Au ministère de la Ville, curieusement, ces Français d'à côté ne semblent pas être une priorité. Quelques discours un peu vagues pour dire qu'il faut les "associer à la conception des politiques", c'est à peu près tout. Il y a pourtant beaucoup à faire. Délaissée, déclassée, la France des pavillons veut de la reconnaissance. "Arrêtons de considérer les Français des zones périurbaines comme des Deschiens, remarque François Kalfon, élu socialiste de Seine-et-Marne. Leur idéal, c'est un pavillon, un bout de jardin pour le barbecue, un garage pour bricoler et un berger allemand. Si vous abordez leurs aspirations par la moquerie, vous avez déjà tout raté."
Olivier Faure souhaite ainsi, à rebours de son parti, ouvrir les magasins de bricolage le dimanche. Les cinémas ne sont-ils pas ouverts ? "Considérer que les bricoleurs ne méritent pas de s'occuper ce jour-là, c'est encore du mépris", dit-il. Et des bricoleurs qui font leurs courses le dimanche dans les zones commerciales, ce sont des "flux", des gens qui se rencontrent, des restaurants qui tournent.
Ces Français d'à côté ont aussi besoin d'une aide matérielle.
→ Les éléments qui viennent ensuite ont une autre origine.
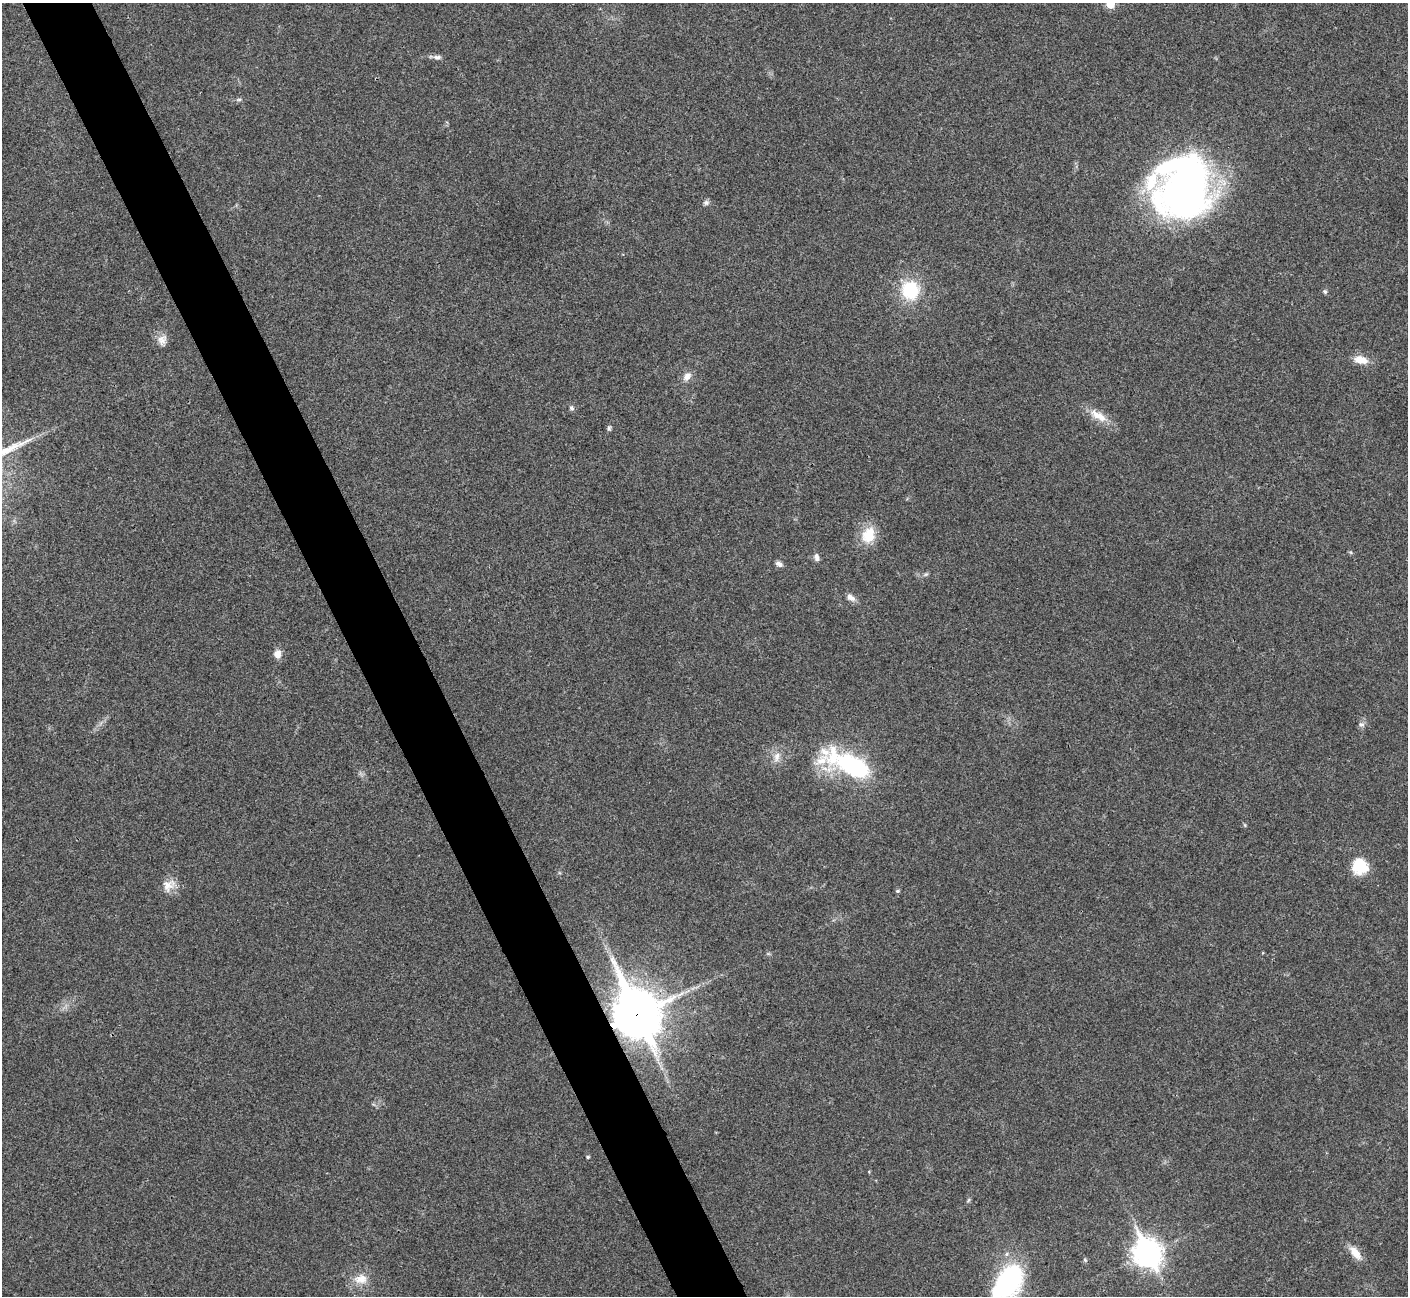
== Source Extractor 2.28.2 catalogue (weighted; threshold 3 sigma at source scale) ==
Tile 11 of 4 x 4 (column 3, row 3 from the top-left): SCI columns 2813-4218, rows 1450-2743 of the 5630 x 5618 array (HDU 1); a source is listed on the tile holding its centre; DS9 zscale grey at full resolution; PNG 1410 x 1298 px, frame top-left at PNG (2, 3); no overlay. Shown black and unused: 5% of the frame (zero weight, under 3 of 4 exposures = <1% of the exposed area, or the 3 px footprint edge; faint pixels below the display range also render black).
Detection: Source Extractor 2.28.2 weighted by HDU 2 'WHT'; one run over the whole footprint, this tile lists its part. Background 0.0219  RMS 0.0039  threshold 0.0177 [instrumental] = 3 sigma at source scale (4.5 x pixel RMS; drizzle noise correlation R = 1.50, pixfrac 1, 0.05/0.05 arcsec/px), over >= 5 px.
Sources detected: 35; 1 inside a brighter object's white glare — not listed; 1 inside a brighter listed object's ellipse — not listed separately; the other 33 listed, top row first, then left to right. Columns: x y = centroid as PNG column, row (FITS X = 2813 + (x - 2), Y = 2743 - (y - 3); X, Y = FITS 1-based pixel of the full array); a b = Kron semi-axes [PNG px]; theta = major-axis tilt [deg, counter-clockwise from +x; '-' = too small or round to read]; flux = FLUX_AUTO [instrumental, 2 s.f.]
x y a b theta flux
1110 4 6 6 - 7.8
437 57 12 6 0 1.4
239 99 6 4 1 0.64
1186 187 59 47 57 210
706 203 8 7 - 1.1
910 290 20 19 - 19
1325 292 6 5 - 0.62
162 340 13 12 - 3
1361 360 16 9 -13 5
687 376 11 8 43 2.7
572 408 7 6 - 0.89
1098 416 27 10 -31 6.2
609 428 7 4 -71 0.7
868 535 22 17 67 9
816 557 10 6 -72 1.5
779 564 9 6 -28 1.5
926 574 7 4 18 0.66
851 597 12 7 -30 2.3
277 654 10 8 89 3
1361 724 8 7 - 1.2
777 757 15 8 74 2.9
852 766 43 16 -21 59
1245 825 6 3 -71 0.41
1360 866 19 17 -39 11
168 885 19 14 39 4.6
897 891 5 4 - 0.64
637 1014 19 14 -64 1500
588 1157 4 3 - 0.49
1355 1253 20 9 -52 4.5
1147 1254 11 9 -64 410
1085 1260 5 5 - 0.56
361 1279 18 13 1 5.5
1008 1282 39 23 54 59
Overlapping masked pixels (flux is a lower limit): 1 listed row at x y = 637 1014
Isophote crosses this tile's border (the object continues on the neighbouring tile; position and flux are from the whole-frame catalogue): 2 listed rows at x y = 1110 4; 1008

À la courbe de l'Ifop selon laquelle le vote FN croît avec l'éloignement du centre, on peut ajouter un autre paramètre, la distance de la gare, ce lien vers la ville et la vie. "Dès qu'on se trouve à dix ou quinze minutes d'une ligne RER, le vote FN s'envole de 10 à 20 %", remarque Olivier Faure. Il y a aussi beaucoup à faire pour accélérer les temps de trajet - la SNCF a diminué de plusieurs heures le voyage Paris-Marseille, mais ne sait pas raccourcir de dix minutes un Melun-Paris - et pour relier les zones périurbaines entre elles. Le nouveau Grand Paris Express, ce super-métro du futur, ne les desservira pas toutes. Un comble.